# DATA EXTRACT

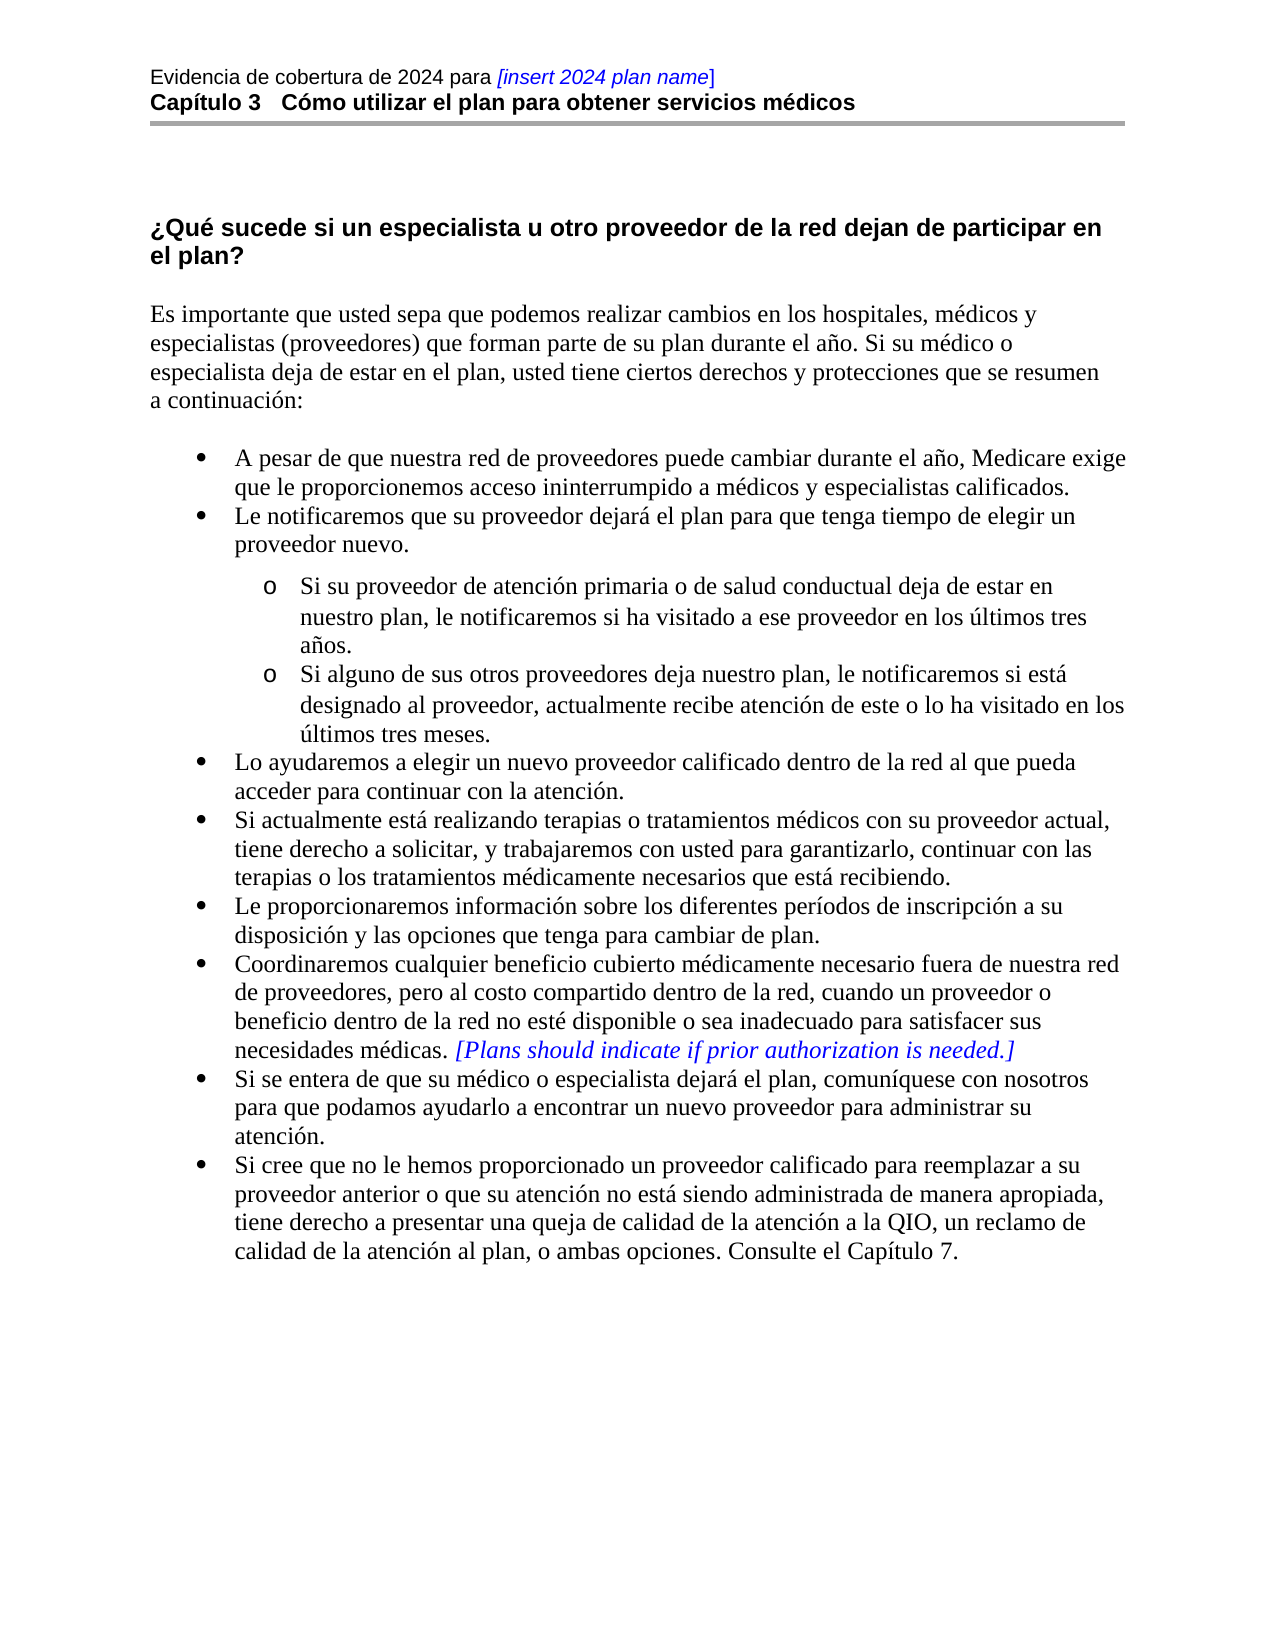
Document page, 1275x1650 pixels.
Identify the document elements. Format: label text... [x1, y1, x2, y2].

list Si su proveedor de atención primaria o de salud conductual deja de estar en nuestro plan, le notificaremos si ha visitado a ese proveedor en los últimos tres años. [262, 583, 1125, 672]
list Si se entera de que su médico o especialista dejará el plan, comuníquese con nosotros para que podamos ayudarlo a encontrar un nuevo proveedor para administrar su atención. [197, 1151, 1125, 1237]
text Es importante que usted sepa que podemos realizar cambios en los hospitales, médicos y especialistas (proveedores) que forman parte de su plan durante el año. Si su médico o especialista deja de estar en el plan, usted tiene ciertos derechos y protecciones que se resumen a continuación: [150, 299, 1125, 414]
list Coordinaremos cualquier beneficio cubierto médicamente necesario fuera de nuestra red de proveedores, pero al costo compartido dentro de la red, cuando un proveedor o beneficio dentro de la red no esté disponible o sea inadecuado para satisfacer sus necesidades médicas. [Plans should indicate if prior authorization is needed.] [197, 1024, 1125, 1139]
list Le notificaremos que su proveedor dejará el plan para que tenga tiempo de elegir un proveedor nuevo. [197, 513, 1125, 571]
list Si actualmente está realizando terapias o tratamientos médicos con su proveedor actual, tiene derecho a solicitar, y trabajaremos con usted para garantizarlo, continuar con las terapias o los tratamientos médicamente necesarios que está recibiendo. [197, 855, 1125, 941]
list Lo ayudaremos a elegir un nuevo proveedor calificado dentro de la red al que pueda acceder para continuar con la atención. [197, 785, 1125, 842]
subtitle ¿Qué sucede si un especialista u otro proveedor de la red dejan de participar en el plan? [150, 212, 1125, 270]
list Si cree que no le hemos proporcionado un proveedor calificado para reemplazar a su proveedor anterior o que su atención no está siendo administrada de manera apropiada, tiene derecho a presentar una queja de calidad de la atención a la QIO, un reclamo de calidad de la atención al plan, o ambas opciones. Consulte el Capítulo 7. [197, 1250, 1125, 1365]
list Si alguno de sus otros proveedores deja nuestro plan, le notificaremos si está designado al proveedor, actualmente recibe atención de este o lo ha visitado en los últimos tres meses. [262, 684, 1125, 772]
list A pesar de que nuestra red de proveedores puede cambiar durante el año, Medicare exige que le proporcionemos acceso ininterrumpido a médicos y especialistas calificados. [197, 443, 1154, 501]
list Le proporcionaremos información sobre los diferentes períodos de inscripción a su disposición y las opciones que tenga para cambiar de plan. [197, 954, 1125, 1011]
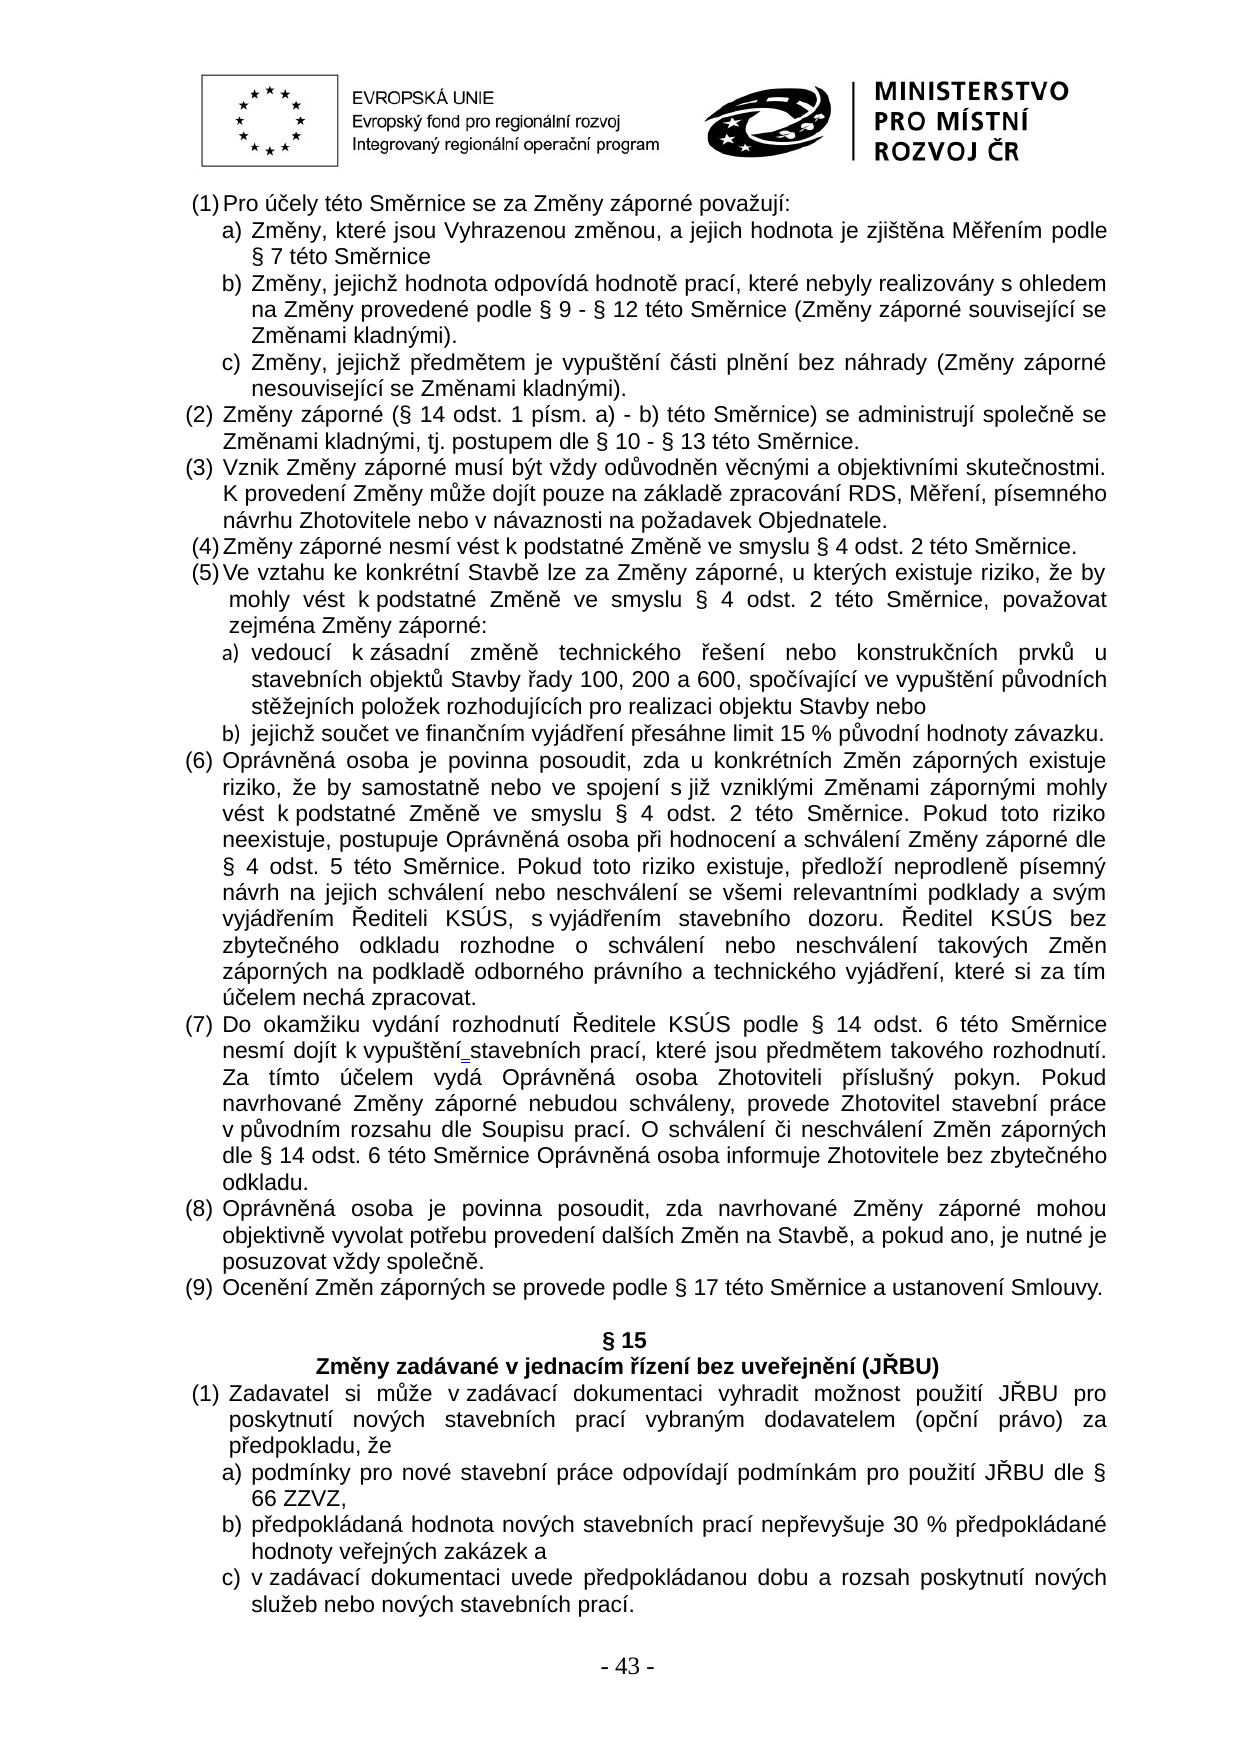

# YOUR TASK
Give the records back exactly. Leave the pictures out.

# ANSWER
Document page, 1275x1650 pixels.
Identify the document elements. Format: label text... [x1, y1, x2, y2].

list Si su proveedor de atención primaria o de salud conductual deja de estar en nuestro plan, le notificaremos si ha visitado a ese proveedor en los últimos tres años. [262, 583, 1125, 672]
list Si se entera de que su médico o especialista dejará el plan, comuníquese con nosotros para que podamos ayudarlo a encontrar un nuevo proveedor para administrar su atención. [197, 1151, 1125, 1237]
text Es importante que usted sepa que podemos realizar cambios en los hospitales, médicos y especialistas (proveedores) que forman parte de su plan durante el año. Si su médico o especialista deja de estar en el plan, usted tiene ciertos derechos y protecciones que se resumen a continuación: [150, 299, 1125, 414]
list Coordinaremos cualquier beneficio cubierto médicamente necesario fuera de nuestra red de proveedores, pero al costo compartido dentro de la red, cuando un proveedor o beneficio dentro de la red no esté disponible o sea inadecuado para satisfacer sus necesidades médicas. [Plans should indicate if prior authorization is needed.] [197, 1024, 1125, 1139]
list Le notificaremos que su proveedor dejará el plan para que tenga tiempo de elegir un proveedor nuevo. [197, 513, 1125, 571]
list Si actualmente está realizando terapias o tratamientos médicos con su proveedor actual, tiene derecho a solicitar, y trabajaremos con usted para garantizarlo, continuar con las terapias o los tratamientos médicamente necesarios que está recibiendo. [197, 855, 1125, 941]
list Lo ayudaremos a elegir un nuevo proveedor calificado dentro de la red al que pueda acceder para continuar con la atención. [197, 785, 1125, 842]
subtitle ¿Qué sucede si un especialista u otro proveedor de la red dejan de participar en el plan? [150, 212, 1125, 270]
list Si cree que no le hemos proporcionado un proveedor calificado para reemplazar a su proveedor anterior o que su atención no está siendo administrada de manera apropiada, tiene derecho a presentar una queja de calidad de la atención a la QIO, un reclamo de calidad de la atención al plan, o ambas opciones. Consulte el Capítulo 7. [197, 1250, 1125, 1365]
list Si alguno de sus otros proveedores deja nuestro plan, le notificaremos si está designado al proveedor, actualmente recibe atención de este o lo ha visitado en los últimos tres meses. [262, 684, 1125, 772]
list A pesar de que nuestra red de proveedores puede cambiar durante el año, Medicare exige que le proporcionemos acceso ininterrumpido a médicos y especialistas calificados. [197, 443, 1154, 501]
list Le proporcionaremos información sobre los diferentes períodos de inscripción a su disposición y las opciones que tenga para cambiar de plan. [197, 954, 1125, 1011]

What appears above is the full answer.